§ Work item A:
According to the Rémi Drolet profile below, which club does he ski for?

-- Page text follows --

Rémi Drolet

Personal information
- Nationality: Canada
- Born: 31 August 2000 (age 25) Trail, British Columbia, Canada

Sport
- Sport: Skiing
- Club: Black Jack Cross Country SC

World Cup career
- Seasons: 4 – (2019, 2021–present)
- Indiv. starts: 19
- Indiv. podiums: 0
- Team starts: 0
- Overall titles: 0
- Discipline titles: 0

Medal record
Men's cross-country skiing
Representing Canada
Junior World Championships
| Silver medal – second place | 2020 Oberwiesenthal | 4 × 5 km relay |

= Rémi Drolet =

Canadian cross-country skier (born 2000)

Rémi Drolet (born 31 August 2000) is a Canadian cross-country skier.

-- Page text concluded --
-- Given entries follows --

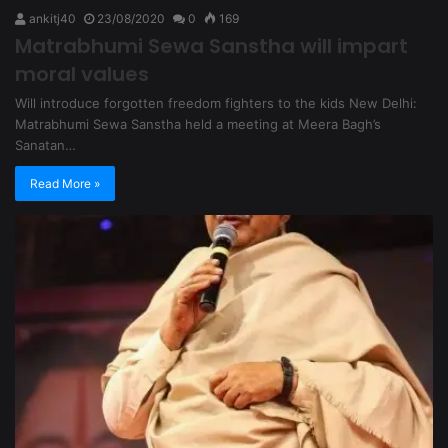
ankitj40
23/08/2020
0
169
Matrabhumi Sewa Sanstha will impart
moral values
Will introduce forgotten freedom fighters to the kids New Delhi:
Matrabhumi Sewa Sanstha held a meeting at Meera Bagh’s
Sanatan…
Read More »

-- Given entries concluded --

§ Work item B:
Transcribe the listing above line for line, leaving the picture out of your answer.

§ Exercise solution A:
Black Jack Cross Country SC

§ Exercise solution B:
ankitj40
23/08/2020
0
169
Matrabhumi Sewa Sanstha will impart
moral values
Will introduce forgotten freedom fighters to the kids New Delhi:
Matrabhumi Sewa Sanstha held a meeting at Meera Bagh’s
Sanatan…
Read More »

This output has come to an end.